The first principle--with which I'm sure all the members here, along with the members of the government and the House of Commons and the Senate, and most Canadians, will agree--in consideration of any of these kinds of things, in any deployment, is the safety of the members of the Canadian armed forces.
That's not to say that they're going to go in someplace and hide out and stay inside the wire, so to speak. They just won't do that.
But we don't want, ever again, to deploy forces as we did into the former Yugoslavia, where they'll be subject to harm, danger; notify their superiors about that; and be left there on their own. So that's the first consideration.
As to rules for going on missions, if you read through all the white papers since 1947, and period statements on defence, and so on, you'll see in all of those papers a set of conditions that must be met before the Canadian Forces can be deployed on peacekeeping operations. We never used them. We have never followed those; or maybe a little bit here, a little bit there. All of these decisions are taken in the circumstances.
Finally, as for civil-military command and so on.... These are loaded words; “command” for sure is. Certainly senior military officers have to cooperate with civilian authority. So the civilian authority that directs Canadian operations overseas is the Prime Minister, and the cabinet, and the government, and, more largely, the Parliament of Canada.
But before we go down that road too far, you have to understand--and I'm not assuming that people don't understand, Mr. Chair—that command arrangements in Canada are directed by the law. There's the National Defence Act, and orders and statements to the Canadian Forces must be passed through the CDS and so on. So you would have to adjust the law and you'd have to do these other things.
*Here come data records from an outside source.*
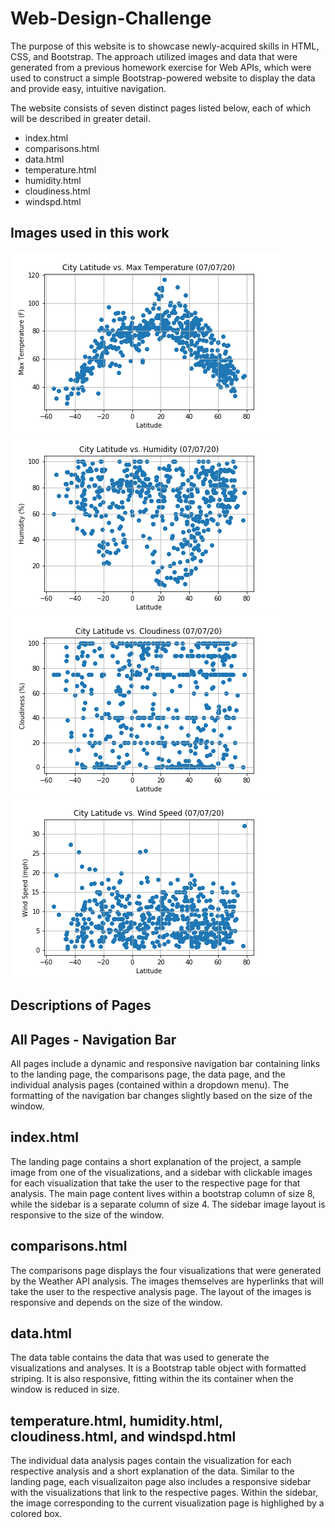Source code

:# Web-Design-Challenge

The purpose of this website is to showcase newly-acquired skills in HTML, CSS, and Bootstrap. The approach utilized images and data that were generated from a previous homework exercise for Web APIs, which were used to construct a simple Bootstrap-powered website to display the data and provide easy, intuitive navigation.

The website consists of seven distinct pages listed below, each of which will be described in greater detail.

* index.html
* comparisons.html
* data.html
* temperature.html
* humidity.html
* cloudiness.html
* windspd.html

## Images used in this work

![Image](/WebVisualizations/images/Fig1_Lat_v_Temp.png)
![Image](/WebVisualizations/images/Fig2_Lat_v_Hum.png)
![Image](/WebVisualizations/images/Fig3_Lat_v_Cloud.png)
![Image](/WebVisualizations/images/Fig4_Lat_v_Wind.png)

## Descriptions of Pages

## All Pages - Navigation Bar

All pages include a dynamic and responsive navigation bar containing links to the landing page, the comparisons page, the data page, and the individual analysis pages (contained within a dropdown menu). The formatting of the navigation bar changes slightly based on the size of the window.

## index.html

The landing page contains a short explanation of the project, a sample image from one of the visualizations, and a sidebar with clickable images for each visualization that take the user to the respective page for that analysis. The main page content lives within a bootstrap column of size 8, while the sidebar is a separate column of size 4. The sidebar image layout is responsive to the size of the window.

## comparisons.html

The comparisons page displays the four visualizations that were generated by the Weather API analysis. The images themselves are hyperlinks that will take the user to the respective analysis page. The layout of the images is responsive and depends on the size of the window.

## data.html

The data table contains the data that was used to generate the visualizations and analyses. It is a Bootstrap table object with formatted striping. It is also responsive, fitting within the its container when the window is reduced in size.

 ## temperature.html, humidity.html, cloudiness.html, and windspd.html

 The individual data analysis pages contain the visualization for each respective analysis and a short explanation of the data. Similar to the landing page, each visualizaiton page also includes a responsive sidebar with the visualizations that link to the respective pages. Within the sidebar, the image corresponding to the current visualization page is highlighed by a colored box.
What I teach at school when we talk about public administration and defence administration and so is that there's a thing called “administrator's delusion.” The administrator's delusion is the assumption that if you get the process right, the outcomes will be right. So we spend all our time talking about the process, hoping to find the magic way to make decisions and to run operations so that these things come out well.
Well, it is a delusion. You have to have people, including politicians and public servants and military officers, who can adjust sensibly to the conditions they find themselves in when we deploy people overseas.